**TASK**
Give the text in the rows below as a JSON list of strings, one string per line, skipping blank lines. Leave the pictures out.

**EXERCISE DATA**

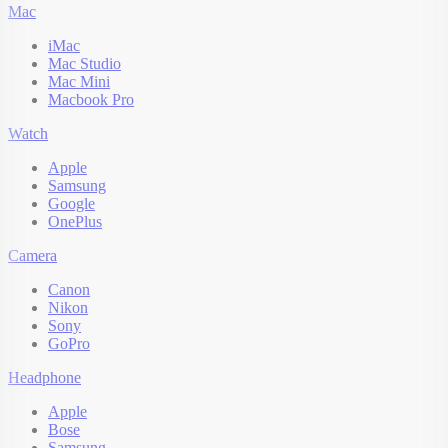
Mac
iMac
Mac Studio
Mac Mini
Macbook Pro
Watch
Apple
Samsung
Google
OnePlus
Camera
Canon
Nikon
Sony
GoPro
Headphone
Apple
Bose
Samsung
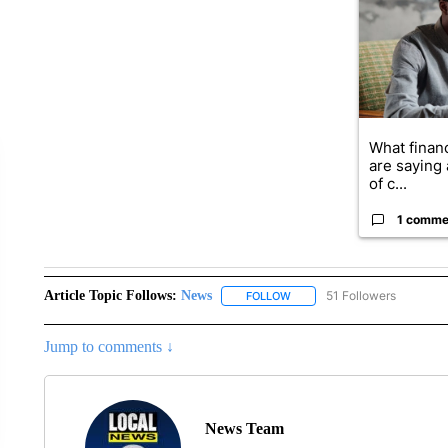
What financ
are saying 
of c...
1 comme
Article Topic Follows:
News
51 Followers
FOLLOW
FOLLOW "NEWS" TO RECEIVE
Jump to comments ↓
News Team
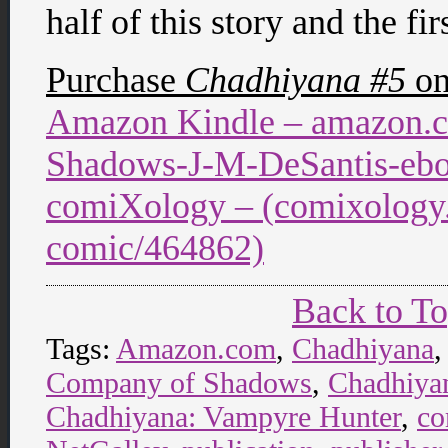
half of this story and the f
Purchase
Chadhiyana #5
o
Amazon Kindle – amazon.
Shadows-J-M-DeSantis-e
comiXology – (comixology.
comic/464862)
Back to T
Tags:
Amazon.com
,
Chadhiyana
Company of Shadows
,
Chadhiyan
Chadhiyana: Vampyre Hunter
,
co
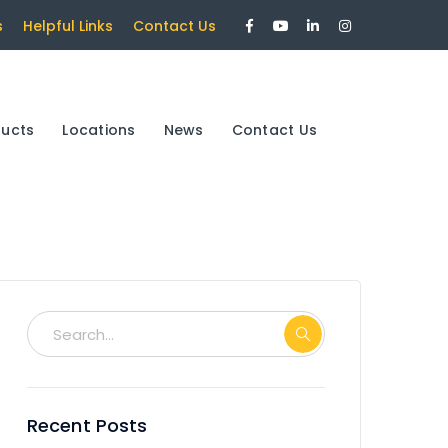
Facebook
Youtube
LinkedIn
Instagram
s
Helpful Links
Contact Us
Profile
Profile
Profile
Profile
ducts
Locations
News
Contact Us
Recent Posts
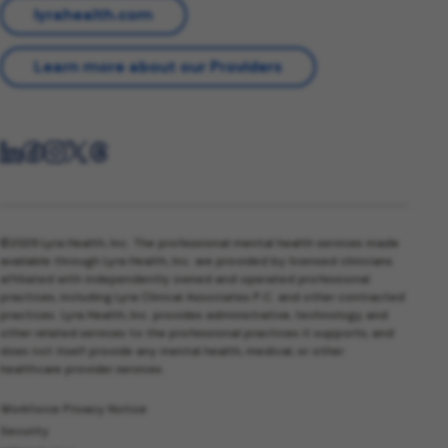
lyrahealth.com
Learn more about our Providers
©2026 Lyra Health, Inc. The professional mental health services made
available through Lyra Health, Inc. are provided by licensed clinicians
affiliated with independently owned and operated professional
practices, including Lyra Clinical Associates P.C. and other contracted
practices. Lyra Health, Inc. provides administrative, technology, and
other related services to the professional practices it supports, and
does not itself provide any mental health, medical, or other
healthcare provider services.
Workforce Privacy Notice
Security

**ANSWER SECTION**
[
  "Mac",
  "iMac",
  "Mac Studio",
  "Mac Mini",
  "Macbook Pro",
  "Watch",
  "Apple",
  "Samsung",
  "Google",
  "OnePlus",
  "Camera",
  "Canon",
  "Nikon",
  "Sony",
  "GoPro",
  "Headphone",
  "Apple",
  "Bose",
  "Samsung",
  "What financ",
  "are saying ",
  "of c...",
  "1 comme",
  "Article Topic Follows:",
  "News",
  "51 Followers",
  "FOLLOW",
  "FOLLOW \"NEWS\" TO RECEIVE",
  "Jump to comments ↓",
  "News Team",
  "half of this story and the f",
  "Purchase",
  "Chadhiyana #5",
  "o",
  "Amazon Kindle – amazon.",
  "Shadows-J-M-DeSantis-e",
  "comiXology – (comixology.",
  "comic/464862)",
  "Back to T",
  "Tags:",
  "Amazon.com",
  ",",
  "Chadhiyana",
  "Company of Shadows",
  ",",
  "Chadhiyan",
  "Chadhiyana: Vampyre Hunter",
  ",",
  "co",
  "Facebook",
  "Youtube",
  "LinkedIn",
  "Instagram",
  "s",
  "Helpful Links",
  "Contact Us",
  "Profile",
  "Profile",
  "Profile",
  "Profile",
  "ducts",
  "Locations",
  "News",
  "Contact Us",
  "Recent Posts",
  "lyrahealth.com",
  "Learn more about our Providers",
  "©2026 Lyra Health, Inc. The professional mental health services made",
  "available through Lyra Health, Inc. are provided by licensed clinicians",
  "affiliated with independently owned and operated professional",
  "practices, including Lyra Clinical Associates P.C. and other contracted",
  "practices. Lyra Health, Inc. provides administrative, technology, and",
  "other related services to the professional practices it supports, and",
  "does not itself provide any mental health, medical, or other",
  "healthcare provider services.",
  "Workforce Privacy Notice",
  "Security"
]